Problem requirements —
Below are some records; write them all out again exactly.

Provided information —

+++

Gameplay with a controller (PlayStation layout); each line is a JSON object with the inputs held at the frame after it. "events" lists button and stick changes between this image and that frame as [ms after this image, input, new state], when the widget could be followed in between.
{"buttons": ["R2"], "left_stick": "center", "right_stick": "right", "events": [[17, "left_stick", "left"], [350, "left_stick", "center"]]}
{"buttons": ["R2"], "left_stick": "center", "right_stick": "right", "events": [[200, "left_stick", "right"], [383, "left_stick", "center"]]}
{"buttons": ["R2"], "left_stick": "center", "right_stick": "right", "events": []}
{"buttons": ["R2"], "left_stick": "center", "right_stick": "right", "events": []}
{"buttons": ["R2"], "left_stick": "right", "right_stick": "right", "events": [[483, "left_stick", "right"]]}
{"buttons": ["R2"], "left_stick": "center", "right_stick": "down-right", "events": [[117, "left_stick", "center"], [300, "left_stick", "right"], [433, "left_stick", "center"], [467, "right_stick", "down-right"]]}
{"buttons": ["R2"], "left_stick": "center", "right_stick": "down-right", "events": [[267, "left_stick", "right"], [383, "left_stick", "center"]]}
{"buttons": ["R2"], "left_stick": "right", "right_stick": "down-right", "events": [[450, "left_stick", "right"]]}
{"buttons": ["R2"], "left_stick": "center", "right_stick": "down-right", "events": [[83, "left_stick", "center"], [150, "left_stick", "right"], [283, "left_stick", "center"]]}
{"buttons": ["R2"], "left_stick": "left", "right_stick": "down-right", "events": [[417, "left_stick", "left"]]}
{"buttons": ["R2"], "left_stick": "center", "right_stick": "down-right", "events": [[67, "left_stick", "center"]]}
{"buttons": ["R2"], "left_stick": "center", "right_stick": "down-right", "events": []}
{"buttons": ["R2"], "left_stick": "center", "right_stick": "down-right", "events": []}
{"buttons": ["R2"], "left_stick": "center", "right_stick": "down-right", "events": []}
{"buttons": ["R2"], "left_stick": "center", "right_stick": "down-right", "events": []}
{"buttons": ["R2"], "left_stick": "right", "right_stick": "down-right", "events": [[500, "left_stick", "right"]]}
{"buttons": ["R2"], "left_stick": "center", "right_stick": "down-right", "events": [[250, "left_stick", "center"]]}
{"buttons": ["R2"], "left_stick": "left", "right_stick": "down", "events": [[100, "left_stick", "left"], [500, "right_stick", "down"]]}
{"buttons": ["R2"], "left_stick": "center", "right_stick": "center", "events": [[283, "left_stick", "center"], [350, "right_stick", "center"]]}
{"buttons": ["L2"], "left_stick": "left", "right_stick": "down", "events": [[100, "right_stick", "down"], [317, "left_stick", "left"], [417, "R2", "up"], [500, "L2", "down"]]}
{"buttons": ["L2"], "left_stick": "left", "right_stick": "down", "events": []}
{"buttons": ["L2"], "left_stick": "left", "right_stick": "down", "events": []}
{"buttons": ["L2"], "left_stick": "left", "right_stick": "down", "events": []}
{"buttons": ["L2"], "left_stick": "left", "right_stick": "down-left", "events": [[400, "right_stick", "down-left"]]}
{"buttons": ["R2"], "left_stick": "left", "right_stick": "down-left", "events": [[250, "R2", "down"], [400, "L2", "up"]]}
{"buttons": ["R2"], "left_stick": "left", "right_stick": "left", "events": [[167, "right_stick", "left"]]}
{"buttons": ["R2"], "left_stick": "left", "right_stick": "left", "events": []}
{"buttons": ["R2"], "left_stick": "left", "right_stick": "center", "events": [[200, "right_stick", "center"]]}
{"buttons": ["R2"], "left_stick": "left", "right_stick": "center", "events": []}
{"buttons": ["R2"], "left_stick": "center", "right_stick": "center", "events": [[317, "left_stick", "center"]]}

+++

Result for this task —
Gameplay with a controller (PlayStation layout); each line is a JSON object with the inputs held at the frame after it. "events" lists button and stick changes between this image and that frame as [ms after this image, input, new state], when the widget could be followed in between.
{"buttons": ["R2"], "left_stick": "center", "right_stick": "right", "events": [[17, "left_stick", "left"], [350, "left_stick", "center"]]}
{"buttons": ["R2"], "left_stick": "center", "right_stick": "right", "events": [[200, "left_stick", "right"], [383, "left_stick", "center"]]}
{"buttons": ["R2"], "left_stick": "center", "right_stick": "right", "events": []}
{"buttons": ["R2"], "left_stick": "center", "right_stick": "right", "events": []}
{"buttons": ["R2"], "left_stick": "right", "right_stick": "right", "events": [[483, "left_stick", "right"]]}
{"buttons": ["R2"], "left_stick": "center", "right_stick": "down-right", "events": [[117, "left_stick", "center"], [300, "left_stick", "right"], [433, "left_stick", "center"], [467, "right_stick", "down-right"]]}
{"buttons": ["R2"], "left_stick": "center", "right_stick": "down-right", "events": [[267, "left_stick", "right"], [383, "left_stick", "center"]]}
{"buttons": ["R2"], "left_stick": "right", "right_stick": "down-right", "events": [[450, "left_stick", "right"]]}
{"buttons": ["R2"], "left_stick": "center", "right_stick": "down-right", "events": [[83, "left_stick", "center"], [150, "left_stick", "right"], [283, "left_stick", "center"]]}
{"buttons": ["R2"], "left_stick": "left", "right_stick": "down-right", "events": [[417, "left_stick", "left"]]}
{"buttons": ["R2"], "left_stick": "center", "right_stick": "down-right", "events": [[67, "left_stick", "center"]]}
{"buttons": ["R2"], "left_stick": "center", "right_stick": "down-right", "events": []}
{"buttons": ["R2"], "left_stick": "center", "right_stick": "down-right", "events": []}
{"buttons": ["R2"], "left_stick": "center", "right_stick": "down-right", "events": []}
{"buttons": ["R2"], "left_stick": "center", "right_stick": "down-right", "events": []}
{"buttons": ["R2"], "left_stick": "right", "right_stick": "down-right", "events": [[500, "left_stick", "right"]]}
{"buttons": ["R2"], "left_stick": "center", "right_stick": "down-right", "events": [[250, "left_stick", "center"]]}
{"buttons": ["R2"], "left_stick": "left", "right_stick": "down", "events": [[100, "left_stick", "left"], [500, "right_stick", "down"]]}
{"buttons": ["R2"], "left_stick": "center", "right_stick": "center", "events": [[283, "left_stick", "center"], [350, "right_stick", "center"]]}
{"buttons": ["L2"], "left_stick": "left", "right_stick": "down", "events": [[100, "right_stick", "down"], [317, "left_stick", "left"], [417, "R2", "up"], [500, "L2", "down"]]}
{"buttons": ["L2"], "left_stick": "left", "right_stick": "down", "events": []}
{"buttons": ["L2"], "left_stick": "left", "right_stick": "down", "events": []}
{"buttons": ["L2"], "left_stick": "left", "right_stick": "down", "events": []}
{"buttons": ["L2"], "left_stick": "left", "right_stick": "down-left", "events": [[400, "right_stick", "down-left"]]}
{"buttons": ["R2"], "left_stick": "left", "right_stick": "down-left", "events": [[250, "R2", "down"], [400, "L2", "up"]]}
{"buttons": ["R2"], "left_stick": "left", "right_stick": "left", "events": [[167, "right_stick", "left"]]}
{"buttons": ["R2"], "left_stick": "left", "right_stick": "left", "events": []}
{"buttons": ["R2"], "left_stick": "left", "right_stick": "center", "events": [[200, "right_stick", "center"]]}
{"buttons": ["R2"], "left_stick": "left", "right_stick": "center", "events": []}
{"buttons": ["R2"], "left_stick": "center", "right_stick": "center", "events": [[317, "left_stick", "center"]]}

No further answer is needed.